╔══

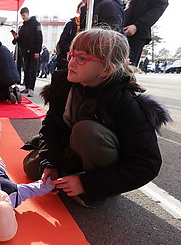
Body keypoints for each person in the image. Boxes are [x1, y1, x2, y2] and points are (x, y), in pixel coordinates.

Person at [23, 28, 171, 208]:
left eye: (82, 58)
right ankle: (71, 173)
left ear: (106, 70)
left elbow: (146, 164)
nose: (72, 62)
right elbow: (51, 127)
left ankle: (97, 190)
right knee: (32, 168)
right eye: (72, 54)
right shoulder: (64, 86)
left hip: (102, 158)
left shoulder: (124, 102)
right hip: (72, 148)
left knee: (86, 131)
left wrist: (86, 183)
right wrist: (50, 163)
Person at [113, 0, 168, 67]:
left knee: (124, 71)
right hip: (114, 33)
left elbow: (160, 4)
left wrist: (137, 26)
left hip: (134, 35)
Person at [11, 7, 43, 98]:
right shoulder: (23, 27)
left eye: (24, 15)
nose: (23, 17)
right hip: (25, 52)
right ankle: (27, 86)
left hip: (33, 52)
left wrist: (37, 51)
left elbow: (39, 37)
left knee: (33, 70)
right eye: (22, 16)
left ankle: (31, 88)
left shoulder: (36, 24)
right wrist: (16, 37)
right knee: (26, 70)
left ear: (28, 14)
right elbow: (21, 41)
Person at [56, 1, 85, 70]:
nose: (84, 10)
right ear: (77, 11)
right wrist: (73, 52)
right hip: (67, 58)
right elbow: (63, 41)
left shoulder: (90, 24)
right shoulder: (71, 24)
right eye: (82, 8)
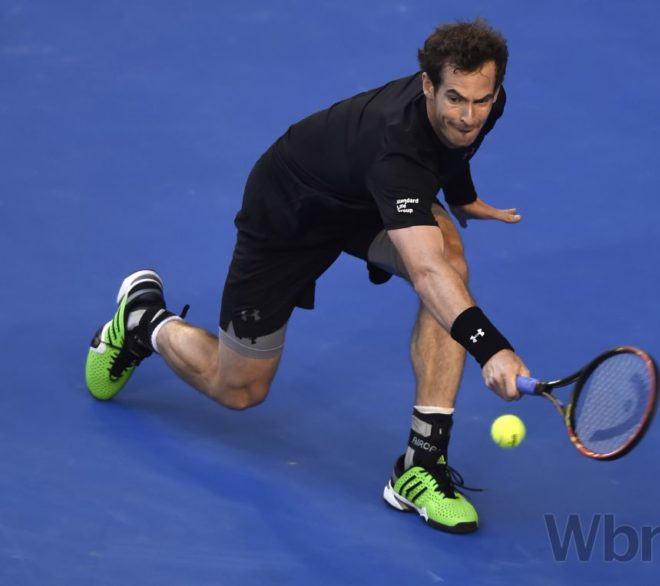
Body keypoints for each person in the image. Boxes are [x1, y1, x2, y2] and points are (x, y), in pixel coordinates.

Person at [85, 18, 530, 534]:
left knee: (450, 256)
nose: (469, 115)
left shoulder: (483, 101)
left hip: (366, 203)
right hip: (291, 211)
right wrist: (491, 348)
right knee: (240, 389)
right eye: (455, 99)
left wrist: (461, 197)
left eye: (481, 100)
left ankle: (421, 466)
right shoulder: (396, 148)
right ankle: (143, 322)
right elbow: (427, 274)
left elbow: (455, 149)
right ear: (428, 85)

╚══
╔══

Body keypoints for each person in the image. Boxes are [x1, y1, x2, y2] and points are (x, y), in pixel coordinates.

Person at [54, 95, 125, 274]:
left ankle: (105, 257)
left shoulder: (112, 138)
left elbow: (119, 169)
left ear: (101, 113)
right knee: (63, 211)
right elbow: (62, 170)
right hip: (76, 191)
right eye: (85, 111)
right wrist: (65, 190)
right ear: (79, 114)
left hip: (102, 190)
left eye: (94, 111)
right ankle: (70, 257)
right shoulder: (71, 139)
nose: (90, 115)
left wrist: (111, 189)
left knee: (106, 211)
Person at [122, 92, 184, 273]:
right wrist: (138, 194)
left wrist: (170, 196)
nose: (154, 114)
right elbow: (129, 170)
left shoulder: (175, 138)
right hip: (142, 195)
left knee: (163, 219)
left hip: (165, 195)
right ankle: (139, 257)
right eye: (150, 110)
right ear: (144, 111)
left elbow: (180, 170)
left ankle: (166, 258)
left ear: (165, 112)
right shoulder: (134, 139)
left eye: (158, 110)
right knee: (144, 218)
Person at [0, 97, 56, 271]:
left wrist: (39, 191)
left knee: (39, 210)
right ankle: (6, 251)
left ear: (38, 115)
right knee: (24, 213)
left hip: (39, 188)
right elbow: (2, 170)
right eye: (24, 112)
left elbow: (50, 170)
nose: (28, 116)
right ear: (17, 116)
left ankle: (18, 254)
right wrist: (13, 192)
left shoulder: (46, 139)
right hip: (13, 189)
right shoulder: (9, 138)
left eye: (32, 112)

╚══

Above are records; repeat only the lines starting at the line with "nose: (72, 62)" and ending at the line with "right shoulder: (71, 24)", exactly as they appear, both included.

nose: (72, 62)
right elbow: (51, 127)
left ankle: (97, 190)
right knee: (32, 168)
right eye: (72, 54)
right shoulder: (64, 86)
left hip: (102, 158)
left shoulder: (124, 102)
right hip: (72, 148)
left knee: (86, 131)
left wrist: (86, 183)
right wrist: (50, 163)
Person at [113, 0, 168, 67]:
left knee: (124, 71)
right hip: (114, 33)
left elbow: (160, 4)
left wrist: (137, 26)
left hip: (134, 35)
Person at [11, 7, 43, 98]:
right shoulder: (23, 27)
left eye: (24, 15)
nose: (23, 17)
right hip: (25, 52)
right ankle: (27, 86)
left hip: (33, 52)
left wrist: (37, 51)
left elbow: (39, 37)
left knee: (33, 70)
right eye: (22, 16)
left ankle: (31, 88)
left shoulder: (36, 24)
right wrist: (16, 37)
right knee: (26, 70)
left ear: (28, 14)
right elbow: (21, 41)
Person at [56, 1, 85, 70]:
nose: (84, 10)
right ear: (77, 11)
right wrist: (73, 52)
right hip: (67, 58)
right elbow: (63, 41)
left shoulder: (90, 24)
right shoulder: (71, 24)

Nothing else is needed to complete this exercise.